One Piece Live-Action’s success was crucial to the development of other future Netflix anime adaptations. Once panned for Cowboy Bebop, Death Note, and Fullmetal Alchemist: The Final Alchemist, the OTT platform is back to its former glory. It is now aiming to adapt Yu Yu Hakusho and My Hero Academia, alongside the sequels to One Piece Season 1.
The experienced cast of actors and crew of artists played an important role in bringing the Straw Hat Crew’s adventures to life in Season 1. While developing the Romance Dawn arc, Eiichiro Oda supervised the production and informed directors about the pirating world of One Piece.
One such director named Emma Sullivan came to know about the story from the mangaka himself while understanding that she was “not allowed to mess up” the project for the sake of her child and other anime fans.

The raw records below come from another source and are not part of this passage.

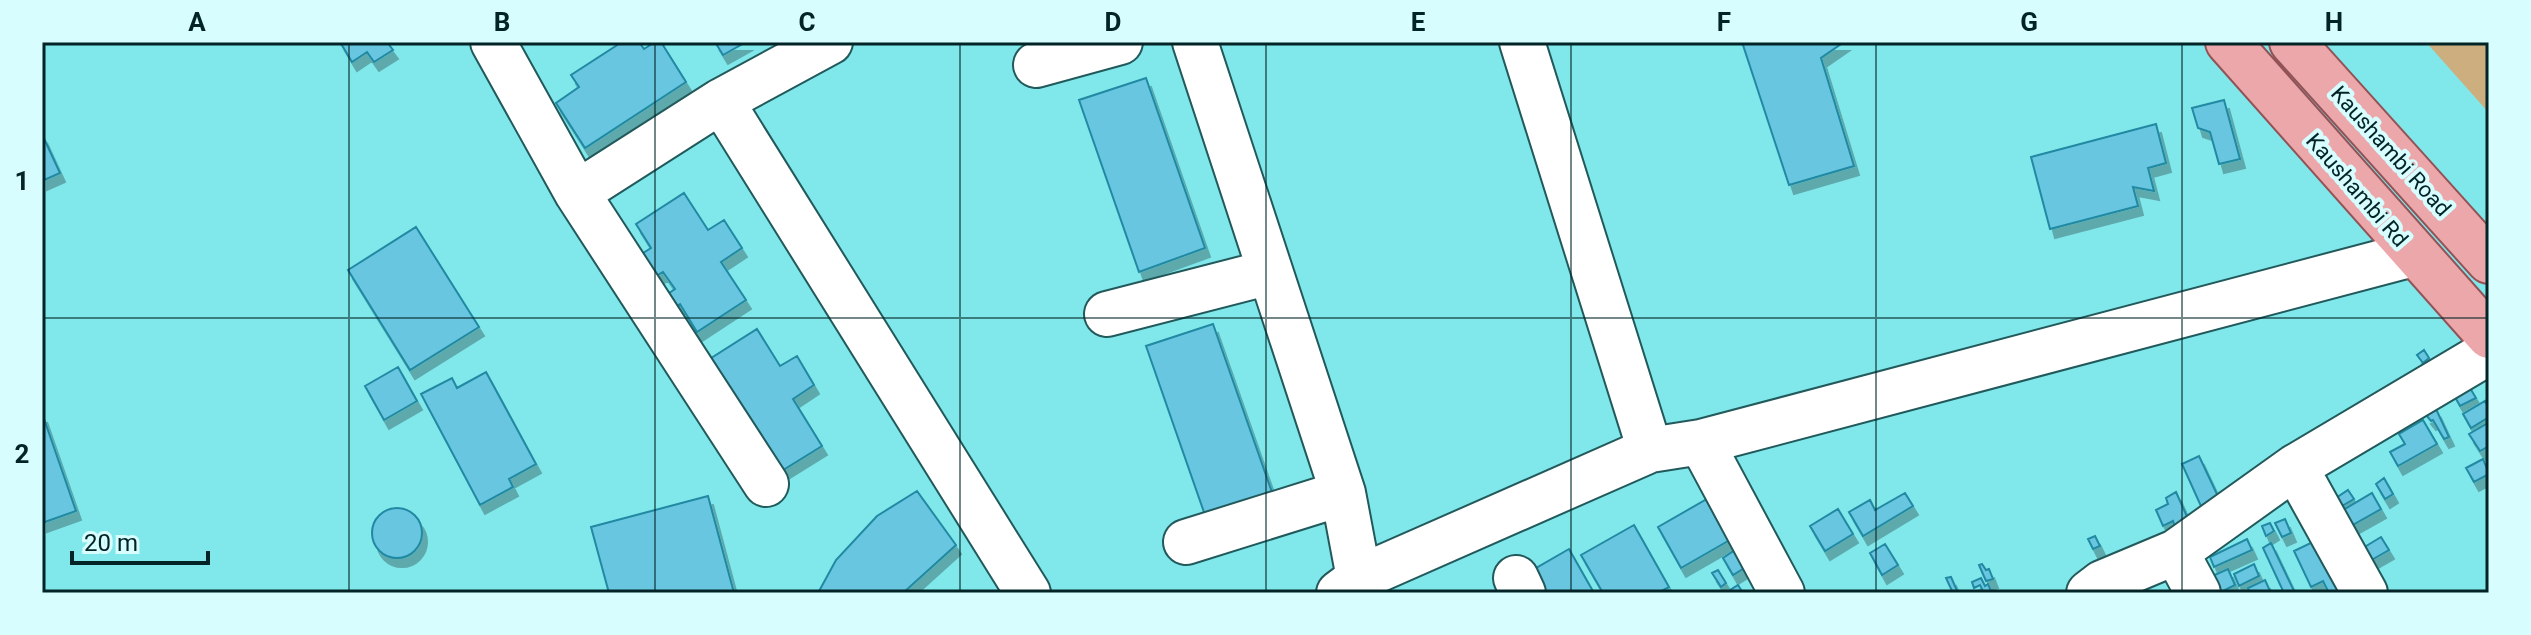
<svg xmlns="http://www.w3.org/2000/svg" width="2531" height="635" font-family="Roboto,sans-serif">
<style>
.green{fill:#cdae7e}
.building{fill:#68c6e1;stroke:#2189a2;stroke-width:2;filter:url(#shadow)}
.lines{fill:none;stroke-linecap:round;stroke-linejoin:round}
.minor-casing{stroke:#225a5c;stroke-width:48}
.major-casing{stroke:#925357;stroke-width:48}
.minor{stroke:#fff;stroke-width:44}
.major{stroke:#eca7aa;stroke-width:44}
.grid{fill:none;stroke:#022426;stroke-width:2;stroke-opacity:0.55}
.labels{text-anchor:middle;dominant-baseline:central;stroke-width:8;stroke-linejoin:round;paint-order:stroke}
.street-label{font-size:22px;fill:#022426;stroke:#d7fdfe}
.neatline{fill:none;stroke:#022426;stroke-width:3}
.grid-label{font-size:26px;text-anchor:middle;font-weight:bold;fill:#022426}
</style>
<defs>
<filter id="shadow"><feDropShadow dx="5" dy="9" stdDeviation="0" flood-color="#0004"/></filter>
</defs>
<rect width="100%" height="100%" fill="#80e7eb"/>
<path class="green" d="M2426,42H2489V113Z"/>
<path class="building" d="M340,42H387L393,50L374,62L367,52L352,62Z
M622,42H639L644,49L655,42H661L686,82L585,148L556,103L579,87L571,75Z
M715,42H746L723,55Z
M1742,42H1844L1821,58L1854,166L1789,185Z
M1146,78L1205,248L1139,272L1079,100Z
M2224,100L2240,159L2219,164L2210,132L2198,128L2192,108Z
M2156,124L2166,163L2148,168L2154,191L2133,187L2138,206L2050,229L2031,157Z
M42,134L60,173L42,181Z
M684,193L708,230L724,220L742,248L721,262L746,300L697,332L680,304L670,310L662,298L675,289L663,272L654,277L640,255L651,248L636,224Z
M416,227L479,327L410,370L348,270Z
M1213,324L1273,495L1206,518L1146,346Z
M757,329L780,366L797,356L814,385L793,399L822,446L775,475L708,360Z
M2424,350L2429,358L2423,363L2417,355Z
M398,367L417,401L384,420L365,386Z
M486,372L536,464L509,479L513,487L480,505L421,394L452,378L457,388Z
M2470,388L2476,398L2460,406L2455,397Z
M2485,401L2489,408V417L2471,428L2463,414Z
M2436,409L2449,437L2444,439L2433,420L2431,421L2426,415Z
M42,413L76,511L42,523Z
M2423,420L2437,444L2398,466L2390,452L2405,444L2399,434Z
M2488,423L2489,446L2480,451L2469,434Z
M2199,456L2223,507L2205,515L2182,464Z
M2483,459L2489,474L2474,482L2466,468Z
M2384,478L2393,494L2385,499L2376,484Z
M2348,490L2354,499L2335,510L2330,502Z
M917,491L956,545L903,593H818L836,560L877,516Z
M1719,492L1742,533L1681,568L1658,527Z
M2176,492L2189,521L2175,528L2173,521L2163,526L2156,510L2168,504L2166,498Z
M1905,493L1913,506L1863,536L1849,512L1870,500L1875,510Z
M2372,493L2381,509L2342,531L2333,516Z
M708,496L734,593H609L591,527Z
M372 533a25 25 0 1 1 50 0a25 25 0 1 1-50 0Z
M1838,509L1853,534L1825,551L1810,526Z
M2285,519L2291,533L2282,537L2275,523Z
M2270,523L2274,531L2266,536L2262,526Z
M1634,525L1669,587L1658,593H1603L1581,555Z
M2095,536L2100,546L2093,549L2088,539Z
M2381,537L2389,550L2361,566L2353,554Z
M2247,539L2252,550L2214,567L2210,557Z
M2319,539L2344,593H2329L2323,581L2311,587L2294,551Z
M2271,543L2295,593H2284L2263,548Z
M1885,544L1898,565L1882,575L1870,553Z
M1569,549L1594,593H1543L1531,571Z
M1735,550L1746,567L1733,575L1723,558Z
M1982,564L1986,570L1989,569L1993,579L1986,581L1979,565Z
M2254,564L2259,576L2239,586L2234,574Z
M2228,569L2235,585L2219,593L2210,577Z
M1718,570L1726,583L1721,587L1712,573Z
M1951,577L1958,593H1953L1946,578Z
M1981,578L1985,586L1988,584L1991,591L1984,593L1980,585L1974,588L1972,582Z
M2265,580L2270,591L2250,593L2248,588Z
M1738,585L1743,593H1727V592Z"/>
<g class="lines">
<g class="minor-casing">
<path id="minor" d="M493,42L577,193L766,484
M1195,42L1343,493L1359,578
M1522,42L1650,450
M1036,65L1120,42
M721,101L1028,593
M577,193L721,101L830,42
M1107,314L1270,272
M1701,442L1782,593
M2295,467L2365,593
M1186,542L1343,493
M2176,552L2198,593
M1516,578L1523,593
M1339,593L1359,578L1650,450L1701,442L2413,254
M2089,593L2102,583L2176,552L2295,467L2489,352"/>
</g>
<g class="major-casing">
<path id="major" d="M2228,42L2489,336
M2292,42L2489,261"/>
</g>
<use href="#minor" class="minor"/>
<use href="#major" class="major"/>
</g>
<path class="grid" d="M349,42V593M655,42V593M960,42V593M1266,42V593M1571,42V593M1876,42V593M2182,42V593M42,318H2489"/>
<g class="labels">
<g class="street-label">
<text transform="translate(2391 151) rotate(48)">Kaushambi Road</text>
<text transform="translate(2357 190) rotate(49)">Kaushambi Rd</text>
</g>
</g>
<rect width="2531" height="635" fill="none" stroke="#d7fdfe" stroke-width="88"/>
<path d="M72 551v12h136v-12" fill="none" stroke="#022426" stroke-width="4"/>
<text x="84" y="551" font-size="24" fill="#022426" stroke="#d7fdfe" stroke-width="6" paint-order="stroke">20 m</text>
<rect x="44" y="44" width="2443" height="547" class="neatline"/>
<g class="grid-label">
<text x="197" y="31">A</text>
<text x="502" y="31">B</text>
<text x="807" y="31">C</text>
<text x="1113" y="31">D</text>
<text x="1418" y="31">E</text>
<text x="1724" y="31">F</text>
<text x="2029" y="31">G</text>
<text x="2334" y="31">H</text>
<text x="22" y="190">1</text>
<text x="22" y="463">2</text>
</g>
</svg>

Netflix Director Emma Sullivan On How She Understood The Importance Of The One Piece Live-Action Series
One of the nominees for the Palme d’Or at the 62nd Cannes Film Festival in 2009, Sullivan has a lot of experience backing her. She formerly directed the Doctor Who TV Series (2020), Silent Witness (2019), and After Tomorrow (2009) and has won many accolades, including the Best Short Film award at the Edinburgh Film Festival.
Upon being questioned about how familiar was she with One Piece, director Emma Sullivan revealed that she had no knowledge of the manga. Her interest was piqued when she told her son about the development of the anime adaptation live-action, as revealed during an interview with Screen Rant Plus.

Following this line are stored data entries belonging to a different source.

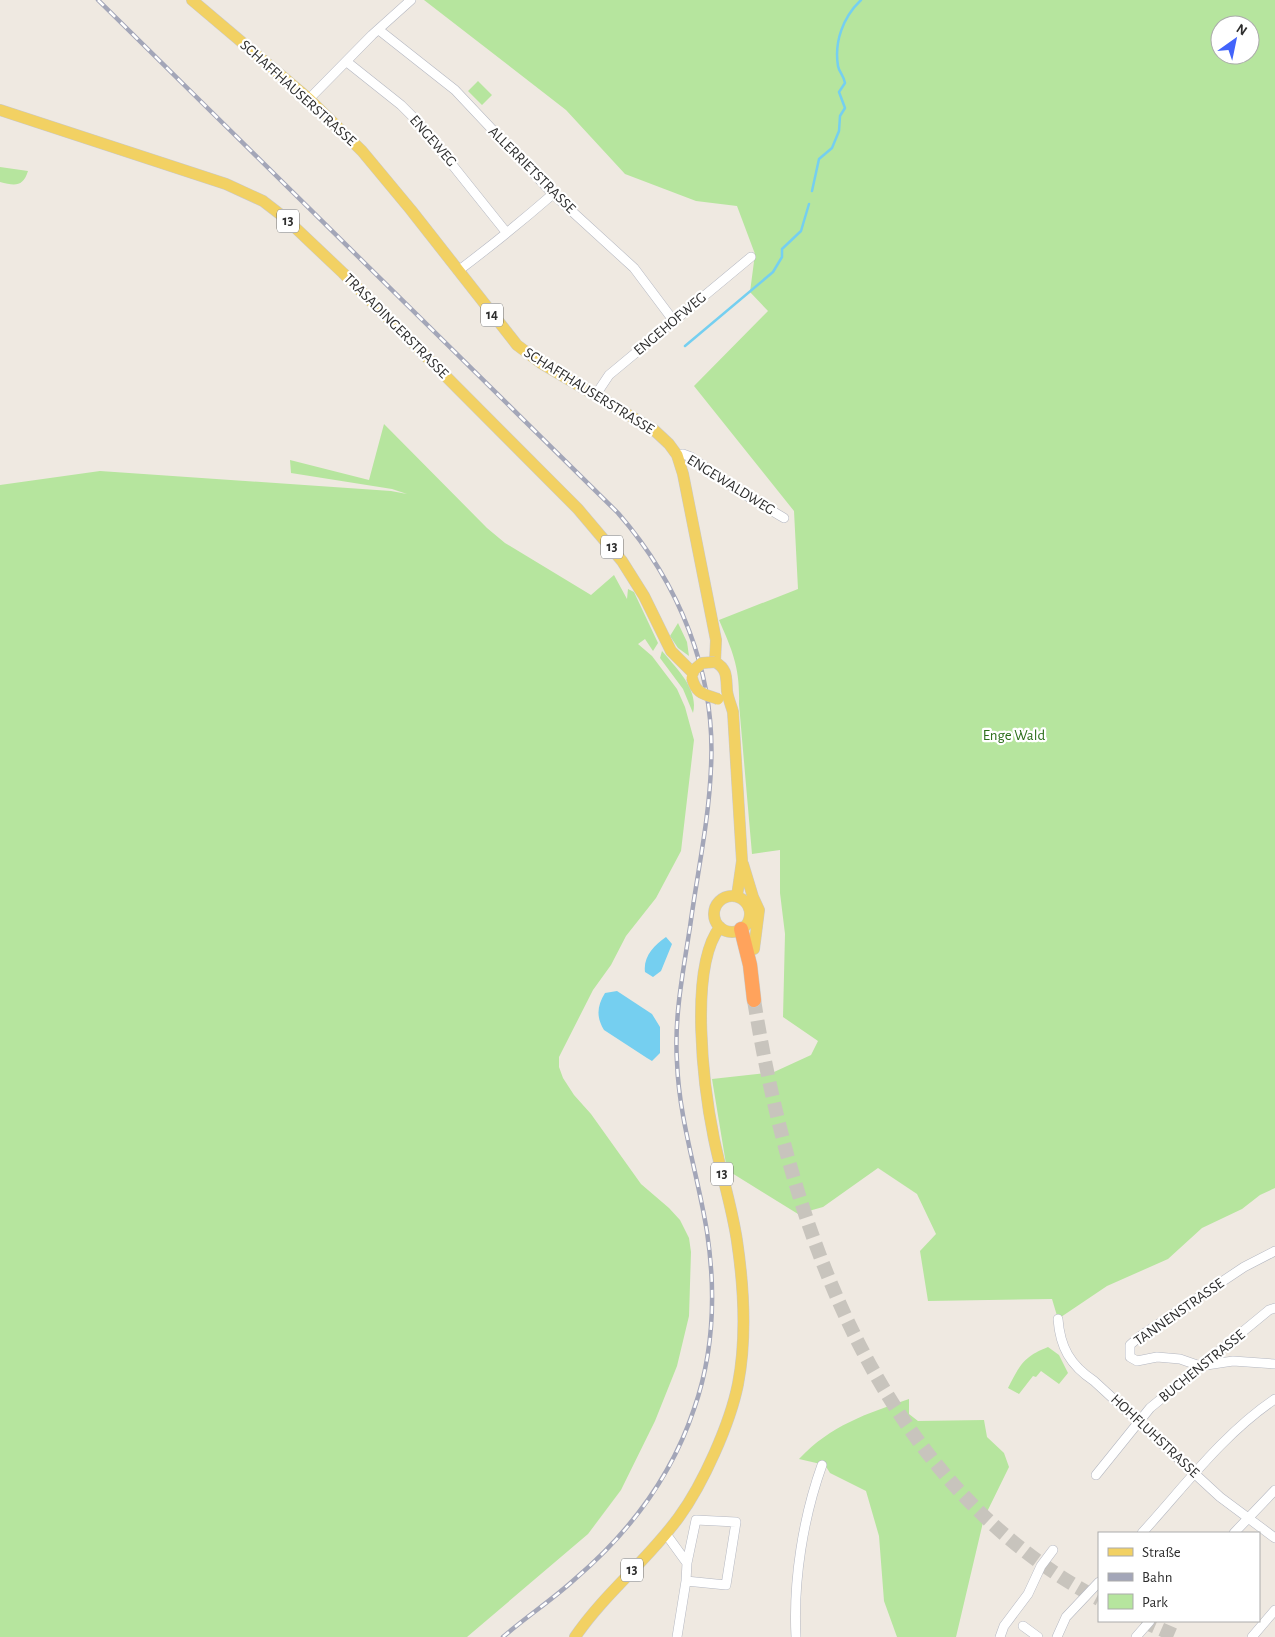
<svg xmlns="http://www.w3.org/2000/svg" width="1275" height="1637" font-family="'Alegreya Sans',sans-serif">
<style>
.green{fill:#b6e59e;fill-rule:evenodd}
.water{fill:#75cff0}
.lines{fill:none;stroke-linecap:round;stroke-linejoin:round}
.stream{stroke:#75cff0;stroke-width:2.5}
.highway-tunnel{stroke:#c8c4bd;stroke-width:14;stroke-dasharray:14 7;stroke-linecap:butt}
.minor-casing{stroke:#b4b7c1;stroke-width:10}
.major-casing{stroke:#c9c9c9;stroke-width:12}
.highway-casing{stroke:#c9c9c9;stroke-width:15}
.minor{stroke:#fff;stroke-width:9}
.major{stroke:#f2d163;stroke-width:11}
.highway{stroke:#ffa35c;stroke-width:14}
.rail-casing{stroke:#a3a6b8;stroke-width:4.5}
.rail{stroke:#fff;stroke-width:2.5;stroke-dasharray:8;stroke-linecap:butt}
.major-bridge-casing{stroke:#c9c9c9;stroke-width:12;stroke-linecap:butt}
.major-bridge{stroke:#f2d163;stroke-width:11}
.labels{text-anchor:middle;dominant-baseline:central;stroke-width:4.5;stroke-linejoin:round;paint-order:stroke}
.shield{fill:#fff;stroke:#6d6d6d;stroke-width:1}
.shield-label{font-size:14px;font-weight:bold;fill:#2e2e2e}
.street-label{font-size:15px;fill:#2e2e2e;stroke:#fff}
.park-label{font-size:15px;fill:#2c6e1b;stroke:#fff}
</style>
<rect width="100%" height="100%" fill="#efe9e1"/>
<path class="green" d="M 424,0 L 1275,0 L 1275,1188 L 1260,1195 L 1242,1209 L 1202,1228 L 1168,1259 L 1107,1286 L 1058,1319 L 1052,1299 L 928,1301 L 920,1251 L 936,1234 L 917,1194 L 878,1168 L 823,1207 L 798,1214 L 727,1170 L 712,1079 L 774,1072 L 811,1055 L 818,1041 L 783,1017 L 785,934 L 780,893 L 780,850 L 752,854 L 739,704 C 740,668 733,652 719,620 L 798,589 L 794,511 L 694,386 L 768,311 L 750,292 L 755,254 L 737,206 L 696,201 L 625,174 L 566,110 ZM 1220,25 L 1250,25 L 1250,55 L 1220,55 Z
M 478,81 L 492,95 L 482,105 L 468,91 Z
M 0,167 L 28,171 C 23,187 15,186 0,182 Z
M 384,424 L 487,528 L 505,543 L 591,595 L 614,575 L 627,599 L 628,589 L 634,592 L 658,643 L 653,651 L 645,639 L 638,644 L 652,656 L 677,689 L 685,707 L 694,740 L 681,851 L 656,898 L 626,936 L 611,965 L 593,990 L 559,1057 L 559,1067 L 563,1078 L 574,1095 L 591,1114 L 641,1184 L 669,1208 L 680,1220 L 689,1238 L 691,1252 L 689,1316 L 677,1366 L 655,1421 L 621,1490 L 588,1534 L 467,1637 L 0,1637 L 0,485 L 100,471 L 391,491 L 407,494 L 392,489 L 291,473 L 290,460 L 369,480 Z
M 678,623 L 687,642 L 689,656 L 678,648 L 670,636 Z
M 662,651 C 676,668 699,689 693,713 L 683,689 L 660,658 Z
M 1048,1347 L 1059,1355 L 1068,1373 L 1059,1384 L 1041,1371 L 1036,1377 L 1033,1376 L 1019,1394 L 1008,1388 C 1020,1365 1023,1357 1048,1347 Z
M 909,1399 L 909,1414 L 918,1421 L 984,1420 L 987,1437 L 1004,1453 L 1009,1467 L 984,1518 L 956,1637 L 897,1637 L 884,1601 L 879,1536 L 866,1491 L 830,1473 L 825,1465 L 799,1459 C 831,1425 866,1414 909,1399 Z"/>
<path class="water" d="M 666,937 L 672,944 L 661,971 L 653,977 L 645,972 C 643,957 654,945 666,937 Z
M 617,991 L 652,1014 L 660,1027 L 660,1053 L 652,1061 L 647,1058 L 604,1030 C 596,1017 597,1006 605,993 Z"/>
<g class="lines">
<path class="stream" d="M 812,191 L 819,159 L 832,148 L 839,131 L 840,116 L 845,108 L 839,92 L 845,83 C 844,76 839,72 838,66 C 834,42 843,17 861,0
M 685,346 L 773,272 L 782,257 L 782,249 L 801,231 L 809,204"/>
<path class="highway-tunnel" d="M 754,1000 C 791,1230 880,1484 1099,1599
M 1142,1621 L 1179,1637"/>
<g class="minor-casing">
<path id="minor" d="M 379,30 L 455,90 L 553,194 L 634,268 L 673,320
M 347,62 L 401,105 L 418,122 L 506,232
M 309,99 L 372,35 L 411,0
M 458,271 C 491,246 522,221 553,194
M 595,396 L 609,375 L 751,257
M 677,455 L 683,454 L 691,457 L 737,490 L 784,518
M 1275,1251 L 1244,1267 L 1139,1337 L 1130,1345 L 1130,1357 L 1137,1361 L 1157,1357 L 1180,1359 L 1200,1366 L 1233,1361 L 1275,1364
M 1058,1319 C 1060,1347 1070,1365 1094,1381 L 1220,1497 L 1275,1538
M 1096,1475 L 1150,1408 L 1269,1310 L 1275,1308
M 1142,1533 C 1184,1487 1223,1434 1275,1399
M 1234,1533 L 1275,1490
M 666,1534 L 687,1563 L 686,1581 L 677,1637
M 686,1581 L 726,1585 L 736,1522 L 696,1520 L 687,1563
M 1023,1626 L 1038,1637
M 796,1637 C 793,1581 803,1518 822,1465
M 1000,1637 L 1004,1626 L 1028,1594 L 1041,1566 L 1053,1550
M 1057,1637 L 1066,1617 L 1099,1582
M 1136,1637 L 1150,1621
M 1252,1637 L 1275,1610"/>
</g>
<g class="major-casing">
<path id="major" d="M 192,0 L 309,99 L 362,151 L 411,210 L 517,345 L 541,363 L 654,430 L 669,444 L 677,455 L 683,474 L 716,640 L 715,662 C 728,669 726,678 727,691 C 728,698 731,705 733,712 L 742,861 L 737,896
M 0,110 L 226,184 L 263,201 L 285,218 L 343,273 L 578,509 L 622,561 L 644,596 L 671,651 L 693,673
M 743,864 L 753,897 L 759,910 L 754,949
M714 914a18 18 0 1 1 36 0a18 18 0 1 1-36 0Z
M 575,1637 C 605,1593 648,1560 679,1517 C 703,1484 730,1424 738,1384 C 747,1337 744,1288 737,1241 C 732,1207 721,1173 714,1139 C 704,1090 688,968 720,927"/>
</g>
<g class="highway-casing">
<path id="highway" d="M 741,929 L 750,965 L 754,1000"/>
</g>
<use href="#minor" class="minor"/>
<use href="#major" class="major"/>
<use href="#highway" class="highway"/>
<g class="rail-casing">
<path id="rail" d="M 98,0 L 618,513 C 679,583 716,673 711,767 C 709,821 697,874 690,927 C 683,972 674,1017 677,1062 C 679,1120 698,1175 707,1232 C 716,1292 714,1352 694,1409 C 671,1478 630,1532 575,1579 C 552,1600 526,1617 503,1637"/>
</g>
<use href="#rail" class="rail"/>
<g class="major-bridge-casing">
<path id="major-bridge" d="M 695,669 L 702,663 L 715,662
M 692,678 C 696,694 704,694 718,699"/>
</g>
<use href="#major-bridge" class="major-bridge"/>
</g>
<g class="labels">
<g class="shield">
<rect x="277" y="209.5" width="22" height="23" rx="4"/>
<rect x="481" y="303.5" width="22" height="23" rx="4"/>
<rect x="601" y="535.5" width="22" height="23" rx="4"/>
<rect x="711" y="1162.5" width="22" height="23" rx="4"/>
<rect x="621" y="1558.5" width="22" height="23" rx="4"/>
</g>
<g class="shield-label">
<text x="288" y="221">13</text>
<text x="492" y="315">14</text>
<text x="612" y="547">13</text>
<text x="722" y="1174">13</text>
<text x="632" y="1570">13</text>
</g>
<g class="street-label">
<text transform="translate(298 93) rotate(42)">SCHAFFHAUSERSTRASSE</text>
<text transform="translate(433 141) rotate(49)">ENGEWEG</text>
<text transform="translate(532 170) rotate(45)">ALLERRIETSTRASSE</text>
<text transform="translate(670 324) rotate(-40)">ENGEHOFWEG</text>
<text transform="translate(396 326) rotate(45)">TRASADINGERSTRASSE</text>
<text transform="translate(589 391) rotate(32)">SCHAFFHAUSERSTRASSE</text>
<text transform="translate(731 485) rotate(32)">ENGEWALDWEG</text>
<text transform="translate(1179 1312) rotate(-35)">TANNENSTRASSE</text>
<text transform="translate(1202 1366) rotate(-39)">BUCHENSTRASSE</text>
<text transform="translate(1155 1436) rotate(43)">HOHFLUHSTRASSE</text>
</g>
<g class="park-label">
<text x="1014" y="735">Enge Wald</text>
</g>
</g>
<rect x="1098" y="1532" width="162" height="90" fill="#ffffff" stroke="#ababab"/>
<rect x="1108" y="1548" width="25" height="8" fill="#f2d163" stroke="#ababab"/>
<text x="1142" y="1557" font-size="15" fill="#2e2e2e">Straße</text>
<rect x="1108" y="1573" width="25" height="8" fill="#a3a6b8" stroke="#ababab"/>
<text x="1142" y="1582" font-size="15" fill="#2e2e2e">Bahn</text>
<rect x="1108" y="1594" width="25" height="15" fill="#b6e59e" stroke="#ababab"/>
<text x="1142" y="1607" font-size="15" fill="#2e2e2e">Park</text>
<g transform="translate(1235 40) rotate(33)"><circle r="24" fill="#ffffff" stroke="#ababab"/>
<path d="M0-4L9 19L0 12L-9 19Z" fill="#4264fb"/>
<text y="-8" font-size="14" font-weight="bold" text-anchor="middle" fill="#2e2e2e">N</text>
</g>
</svg>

“I wasn’t familiar with it at first. But what I found out when I spoke to my son about it was that he had read the whole thing in lockdown. When I said to him that there was a show coming up about a rubber pirate he was like: “What??” And that reaction and that face made me realize, “Oh, this is really big. This is really big.” And then all my nephews are huge fans. So, I’ve been told in no uncertain terms that I was not allowed to mess it up.”
Emma Sullivan was put in charge of two episodes for One Piece Live-Action, namely episode 3 and episode 4, which centered around Usopp and Kaya’s friendship before the sharpshooter joined the Straw Hats. Klahadore was revealed to be the infamous Captain Kuro and after a few tense segments of him pursuing Kaya, Luffy was able to defeat the pirate with the Gum Gum Bell move.
How Much Creative Freedom Did Eiichiro Oda Give to the Netflix One Piece Directors?
Eiichiro Oda took a detail-oriented approach to producing the One Piece Live-Action. There’s a reason why each backstory was described carefully such as that of Zeff and Sanji. Attire changes and props gave throwbacks to the manga, like Zoro wearing his black bandana before fighting the Marines in the first episode or the hidden dagger in the crucifix pendant of Dracule Mihawk, which he used to defeat Roronoa.
Oda also supervised the action sequences. As such, the majority of the creative control lay with the mangaka. Directors carried out his orders but within the parameters of the eight-episode show, as told by Emma Sullivan to Screen Rant.
“Only as much as Oda gave us, because everything went through Oda. For example, I had a scene where Kuina and young Zoro are fighting, and we shot that originally. Oda watched it, and he said, “I don’t want the Kendo masks on. I want it reshot.” So, we went back to Cape Town, and we shot it again. It was better, and it was good.”
Thanks to the assistance of Matt Owens and Steven Maeda, along with a few lore chipped in by Oda, Sullivan got a better picture of the story and humor in One Piece. She will hopefully return to direct the next season, which will initiate the first major arc in the series – the Alabasta arc.